Copy out each line of the data below in which "Stuur" appears.

□ □ □

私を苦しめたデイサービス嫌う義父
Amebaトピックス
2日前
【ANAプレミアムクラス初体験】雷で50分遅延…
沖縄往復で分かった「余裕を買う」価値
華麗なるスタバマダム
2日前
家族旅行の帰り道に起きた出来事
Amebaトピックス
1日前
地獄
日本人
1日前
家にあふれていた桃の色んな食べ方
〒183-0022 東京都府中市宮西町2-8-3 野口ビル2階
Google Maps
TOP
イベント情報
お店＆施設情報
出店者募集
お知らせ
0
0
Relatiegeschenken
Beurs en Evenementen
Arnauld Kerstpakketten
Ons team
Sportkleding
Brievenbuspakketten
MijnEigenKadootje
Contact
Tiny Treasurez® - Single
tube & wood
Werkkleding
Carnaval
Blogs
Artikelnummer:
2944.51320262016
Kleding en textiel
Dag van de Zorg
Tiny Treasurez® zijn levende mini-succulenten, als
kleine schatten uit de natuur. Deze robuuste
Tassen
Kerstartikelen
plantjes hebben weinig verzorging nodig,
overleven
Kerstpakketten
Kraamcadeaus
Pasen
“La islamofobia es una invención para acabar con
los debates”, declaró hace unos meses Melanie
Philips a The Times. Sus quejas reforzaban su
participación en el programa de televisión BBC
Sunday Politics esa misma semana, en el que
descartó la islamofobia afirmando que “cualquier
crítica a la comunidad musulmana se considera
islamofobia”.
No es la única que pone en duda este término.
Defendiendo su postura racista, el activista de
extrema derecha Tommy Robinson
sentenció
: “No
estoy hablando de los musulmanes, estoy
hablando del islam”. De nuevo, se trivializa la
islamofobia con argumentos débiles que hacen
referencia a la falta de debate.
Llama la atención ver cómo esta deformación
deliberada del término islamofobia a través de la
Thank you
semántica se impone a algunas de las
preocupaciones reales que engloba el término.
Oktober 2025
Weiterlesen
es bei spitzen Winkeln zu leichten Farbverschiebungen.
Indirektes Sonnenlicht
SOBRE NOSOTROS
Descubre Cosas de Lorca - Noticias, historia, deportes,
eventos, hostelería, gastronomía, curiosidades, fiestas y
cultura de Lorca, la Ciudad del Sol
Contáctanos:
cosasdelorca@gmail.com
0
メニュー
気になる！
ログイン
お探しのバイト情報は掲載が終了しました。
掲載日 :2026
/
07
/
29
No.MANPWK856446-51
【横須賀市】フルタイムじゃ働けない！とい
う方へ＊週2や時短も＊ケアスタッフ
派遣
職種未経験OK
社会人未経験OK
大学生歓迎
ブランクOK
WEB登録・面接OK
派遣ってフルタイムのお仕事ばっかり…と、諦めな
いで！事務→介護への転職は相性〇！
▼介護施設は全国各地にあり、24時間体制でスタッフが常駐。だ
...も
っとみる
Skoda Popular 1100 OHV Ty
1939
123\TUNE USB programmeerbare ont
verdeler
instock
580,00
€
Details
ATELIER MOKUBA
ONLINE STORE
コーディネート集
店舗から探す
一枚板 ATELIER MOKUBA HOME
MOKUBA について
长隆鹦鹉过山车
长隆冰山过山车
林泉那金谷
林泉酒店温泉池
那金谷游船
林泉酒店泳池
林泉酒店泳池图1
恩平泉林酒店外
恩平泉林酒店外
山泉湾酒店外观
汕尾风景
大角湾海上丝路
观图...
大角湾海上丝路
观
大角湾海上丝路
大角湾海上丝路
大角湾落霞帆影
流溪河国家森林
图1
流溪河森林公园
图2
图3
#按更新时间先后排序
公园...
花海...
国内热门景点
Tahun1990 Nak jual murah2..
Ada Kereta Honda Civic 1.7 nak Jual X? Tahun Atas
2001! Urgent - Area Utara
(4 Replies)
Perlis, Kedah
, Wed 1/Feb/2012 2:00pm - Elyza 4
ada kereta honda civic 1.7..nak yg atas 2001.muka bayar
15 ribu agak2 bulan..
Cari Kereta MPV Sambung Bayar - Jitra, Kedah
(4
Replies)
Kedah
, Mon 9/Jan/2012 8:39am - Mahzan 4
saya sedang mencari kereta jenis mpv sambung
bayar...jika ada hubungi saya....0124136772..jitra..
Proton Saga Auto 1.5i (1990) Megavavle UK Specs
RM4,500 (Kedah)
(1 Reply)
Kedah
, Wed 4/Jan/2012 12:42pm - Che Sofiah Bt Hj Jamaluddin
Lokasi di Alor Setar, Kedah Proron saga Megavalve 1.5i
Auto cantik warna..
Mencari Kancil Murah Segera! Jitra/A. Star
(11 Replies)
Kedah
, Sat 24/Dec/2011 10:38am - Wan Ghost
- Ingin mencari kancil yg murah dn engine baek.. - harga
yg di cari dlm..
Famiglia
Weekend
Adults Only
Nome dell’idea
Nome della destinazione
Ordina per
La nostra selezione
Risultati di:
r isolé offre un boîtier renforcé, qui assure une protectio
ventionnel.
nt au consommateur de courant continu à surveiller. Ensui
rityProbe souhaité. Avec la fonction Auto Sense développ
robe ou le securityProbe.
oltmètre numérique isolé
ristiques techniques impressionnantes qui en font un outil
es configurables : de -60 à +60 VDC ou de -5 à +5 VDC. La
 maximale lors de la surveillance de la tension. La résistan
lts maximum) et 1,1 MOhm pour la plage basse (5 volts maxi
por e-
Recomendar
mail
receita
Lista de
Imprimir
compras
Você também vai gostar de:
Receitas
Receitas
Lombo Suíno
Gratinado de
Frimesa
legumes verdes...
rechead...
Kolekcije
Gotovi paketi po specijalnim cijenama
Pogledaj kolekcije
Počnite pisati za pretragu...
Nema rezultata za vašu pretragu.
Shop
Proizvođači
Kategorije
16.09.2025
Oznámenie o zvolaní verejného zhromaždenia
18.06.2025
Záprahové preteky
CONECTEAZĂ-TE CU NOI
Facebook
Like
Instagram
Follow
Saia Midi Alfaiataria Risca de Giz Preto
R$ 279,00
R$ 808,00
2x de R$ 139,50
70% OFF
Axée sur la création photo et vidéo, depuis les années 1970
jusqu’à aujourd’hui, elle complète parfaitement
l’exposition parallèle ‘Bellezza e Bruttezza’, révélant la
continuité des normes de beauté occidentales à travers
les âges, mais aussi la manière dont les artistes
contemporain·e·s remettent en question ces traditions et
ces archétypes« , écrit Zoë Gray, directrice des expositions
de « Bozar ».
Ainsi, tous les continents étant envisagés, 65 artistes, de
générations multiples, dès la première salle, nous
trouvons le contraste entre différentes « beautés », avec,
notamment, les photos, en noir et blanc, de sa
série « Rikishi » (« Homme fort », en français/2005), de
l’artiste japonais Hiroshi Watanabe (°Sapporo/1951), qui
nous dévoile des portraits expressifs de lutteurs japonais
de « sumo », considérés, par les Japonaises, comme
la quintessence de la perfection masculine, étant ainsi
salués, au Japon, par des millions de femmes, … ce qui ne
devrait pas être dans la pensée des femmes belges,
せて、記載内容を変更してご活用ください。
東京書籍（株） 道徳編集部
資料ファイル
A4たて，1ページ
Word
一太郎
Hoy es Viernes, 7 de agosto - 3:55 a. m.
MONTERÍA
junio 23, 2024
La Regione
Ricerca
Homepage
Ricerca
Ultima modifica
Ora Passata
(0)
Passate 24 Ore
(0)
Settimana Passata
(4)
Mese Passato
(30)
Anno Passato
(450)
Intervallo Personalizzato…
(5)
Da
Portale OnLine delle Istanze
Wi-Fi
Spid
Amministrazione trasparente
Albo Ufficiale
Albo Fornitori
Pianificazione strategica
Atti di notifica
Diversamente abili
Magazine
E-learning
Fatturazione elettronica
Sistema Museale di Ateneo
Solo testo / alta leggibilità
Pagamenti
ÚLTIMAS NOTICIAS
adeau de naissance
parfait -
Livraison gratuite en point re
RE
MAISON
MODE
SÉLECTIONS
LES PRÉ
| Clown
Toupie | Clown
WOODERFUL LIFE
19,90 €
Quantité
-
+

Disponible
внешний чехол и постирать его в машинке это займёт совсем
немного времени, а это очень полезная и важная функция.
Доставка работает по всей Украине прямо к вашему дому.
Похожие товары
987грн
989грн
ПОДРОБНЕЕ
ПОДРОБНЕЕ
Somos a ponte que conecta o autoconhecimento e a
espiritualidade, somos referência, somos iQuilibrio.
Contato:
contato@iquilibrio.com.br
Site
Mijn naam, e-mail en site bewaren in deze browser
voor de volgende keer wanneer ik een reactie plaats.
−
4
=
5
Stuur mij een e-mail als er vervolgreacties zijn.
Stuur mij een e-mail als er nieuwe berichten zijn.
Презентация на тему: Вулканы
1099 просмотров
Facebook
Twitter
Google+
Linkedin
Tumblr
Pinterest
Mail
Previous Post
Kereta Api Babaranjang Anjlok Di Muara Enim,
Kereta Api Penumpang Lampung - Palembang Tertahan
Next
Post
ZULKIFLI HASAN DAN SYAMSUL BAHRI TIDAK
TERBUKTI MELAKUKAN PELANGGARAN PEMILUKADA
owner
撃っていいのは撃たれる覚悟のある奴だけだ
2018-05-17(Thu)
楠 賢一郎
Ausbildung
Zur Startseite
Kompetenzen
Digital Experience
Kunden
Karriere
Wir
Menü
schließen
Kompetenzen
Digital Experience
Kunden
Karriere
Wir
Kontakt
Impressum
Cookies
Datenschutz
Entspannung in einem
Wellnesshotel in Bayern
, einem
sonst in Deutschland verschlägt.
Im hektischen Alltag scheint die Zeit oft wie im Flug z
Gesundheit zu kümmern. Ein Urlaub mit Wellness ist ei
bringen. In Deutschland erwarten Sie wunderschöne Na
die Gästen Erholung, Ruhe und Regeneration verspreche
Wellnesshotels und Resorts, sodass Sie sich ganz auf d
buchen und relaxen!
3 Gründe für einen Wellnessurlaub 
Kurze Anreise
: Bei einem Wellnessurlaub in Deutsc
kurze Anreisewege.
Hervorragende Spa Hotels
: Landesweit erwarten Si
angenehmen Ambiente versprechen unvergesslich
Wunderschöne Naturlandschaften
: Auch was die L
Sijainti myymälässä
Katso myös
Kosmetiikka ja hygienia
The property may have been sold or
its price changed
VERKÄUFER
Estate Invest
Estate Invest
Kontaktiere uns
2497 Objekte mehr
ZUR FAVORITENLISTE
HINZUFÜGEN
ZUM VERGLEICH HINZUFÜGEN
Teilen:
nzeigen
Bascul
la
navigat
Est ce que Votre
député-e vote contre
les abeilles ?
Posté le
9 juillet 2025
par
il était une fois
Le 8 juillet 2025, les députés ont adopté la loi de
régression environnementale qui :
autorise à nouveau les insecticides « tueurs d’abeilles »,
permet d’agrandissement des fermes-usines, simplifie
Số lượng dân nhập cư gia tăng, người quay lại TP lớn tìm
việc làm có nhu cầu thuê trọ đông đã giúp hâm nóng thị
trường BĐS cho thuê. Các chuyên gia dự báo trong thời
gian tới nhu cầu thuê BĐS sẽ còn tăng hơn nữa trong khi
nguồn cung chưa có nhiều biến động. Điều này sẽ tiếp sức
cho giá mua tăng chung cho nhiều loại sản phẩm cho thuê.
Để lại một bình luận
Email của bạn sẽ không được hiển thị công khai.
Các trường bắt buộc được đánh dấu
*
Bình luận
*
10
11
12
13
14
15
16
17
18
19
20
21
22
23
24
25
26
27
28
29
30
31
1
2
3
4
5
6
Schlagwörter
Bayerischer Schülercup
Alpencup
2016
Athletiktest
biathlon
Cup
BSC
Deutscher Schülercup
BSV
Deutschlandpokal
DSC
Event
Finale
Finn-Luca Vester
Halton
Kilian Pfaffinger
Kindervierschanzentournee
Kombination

□ □ □

_Response area_.
Stuur mij een e-mail als er vervolgreacties zijn.
Stuur mij een e-mail als er nieuwe berichten zijn.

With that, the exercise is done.